● **PETUNJUK PENGERJAAN**:
**A.** Menurut kutipan tentang krisis listrik, berapa besar cadangan daya pembangkit terhadap beban puncak di Batam?
**B.** Salinlah bagian kutipan tentang krisis listrik mulai dari kata "Kekhawatiran ini akan" sampai dengan kata "harus kita sikapi?".

● **KUTIPAN DOKUMEN**:
_ _ _ _
Oleh: Djajusman Hadi
Penemu Kincir Air Kaki Angsa
di Universitas Negeri Malang
Pernahkah terbayangkan kalau tidak lama lagi kita akan mengalami krisis bahan bakar minyak? Keterbatasan akses listrik sekarang ini sudah menjadi sindrom penyakit menular. Ironisnya, kondisi krisis ini tidak hanya melanda kepulauan tertentu saja, tapi sudah berimbas pada ibu kota Jakarta sehingga berakibat lumpuhnya aktivitas perkantoran dan pemerintahan karena pemadaman listrik diatur secara bergiliran.
Kekhawatiran ini akan semakin mengancam tatkala musim kemarau dan badai El Nino yang telah melanda di Indonesia karena dengan menurunnya debit air akan mengakibatkan kekurangan pasokan air untuk pembangkit listrik. Seraya tanggal 27 Oktober diperingati sebagai Hari Listrik Nasional, maka langkah konkrit apa yang harus kita sikapi?
Sebagai contoh di Batam secara krusial mengalami kekurangan listrik, bahkan bukan hanya kurang, daerah tersebut sampai mengalami krisis pasokan listrik yang mana reserve margin atau cadangan daya pembangkit terhadap beban puncak di sana hanya sebesar 3 persen. Dalam menangani permasalahan tersebut bisa dilakukan dengan membangun pembangkit listrik di Batam dengan memanfaatkan energi terbarukan di wilayah tersebut. Dalam membuat pembangkit listrik juga harus mempertimbangkan harus energi bersih yang bisa dimanfaatkan seperti tenaga surya dan tenaga angin (CNBC Indonesia.com, 26/5/23).
_ _ _ _
● **DATA YANG DISEDIAKAN**:
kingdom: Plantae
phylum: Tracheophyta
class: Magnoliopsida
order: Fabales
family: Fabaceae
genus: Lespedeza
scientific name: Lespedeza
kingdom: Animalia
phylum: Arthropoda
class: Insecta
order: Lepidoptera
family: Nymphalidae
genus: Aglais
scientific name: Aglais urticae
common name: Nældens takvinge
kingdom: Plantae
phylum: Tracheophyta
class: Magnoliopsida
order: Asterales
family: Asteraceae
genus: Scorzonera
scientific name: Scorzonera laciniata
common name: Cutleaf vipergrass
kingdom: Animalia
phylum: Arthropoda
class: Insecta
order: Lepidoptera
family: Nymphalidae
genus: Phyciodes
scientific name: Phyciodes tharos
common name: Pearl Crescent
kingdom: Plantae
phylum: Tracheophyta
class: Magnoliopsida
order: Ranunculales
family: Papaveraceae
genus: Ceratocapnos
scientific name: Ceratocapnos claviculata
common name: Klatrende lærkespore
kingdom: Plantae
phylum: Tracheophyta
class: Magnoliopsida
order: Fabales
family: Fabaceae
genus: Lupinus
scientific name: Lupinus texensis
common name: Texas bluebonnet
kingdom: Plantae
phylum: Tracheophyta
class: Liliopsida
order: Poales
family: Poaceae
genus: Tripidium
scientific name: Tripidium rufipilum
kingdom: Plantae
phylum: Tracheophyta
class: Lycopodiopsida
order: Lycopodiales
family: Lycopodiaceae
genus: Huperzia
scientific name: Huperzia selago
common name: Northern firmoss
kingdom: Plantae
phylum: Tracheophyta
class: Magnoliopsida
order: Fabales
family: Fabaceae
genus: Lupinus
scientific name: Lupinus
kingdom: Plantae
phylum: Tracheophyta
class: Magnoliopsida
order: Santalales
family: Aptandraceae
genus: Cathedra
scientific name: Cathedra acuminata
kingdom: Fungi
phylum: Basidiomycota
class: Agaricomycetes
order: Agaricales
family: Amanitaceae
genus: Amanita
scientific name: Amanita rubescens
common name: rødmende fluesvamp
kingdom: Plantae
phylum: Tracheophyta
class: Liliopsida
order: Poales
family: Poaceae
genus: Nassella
_ _ _ _
● **JAWABAN TUGAS**:
**A.** Hanya sebesar 3 persen.

**B.**
Kekhawatiran ini akan semakin mengancam tatkala musim kemarau dan badai El Nino yang telah melanda di Indonesia karena dengan menurunnya debit air akan mengakibatkan kekurangan pasokan air untuk pembangkit listrik. Seraya tanggal 27 Oktober diperingati sebagai Hari Listrik Nasional, maka langkah konkrit apa yang harus kita sikapi?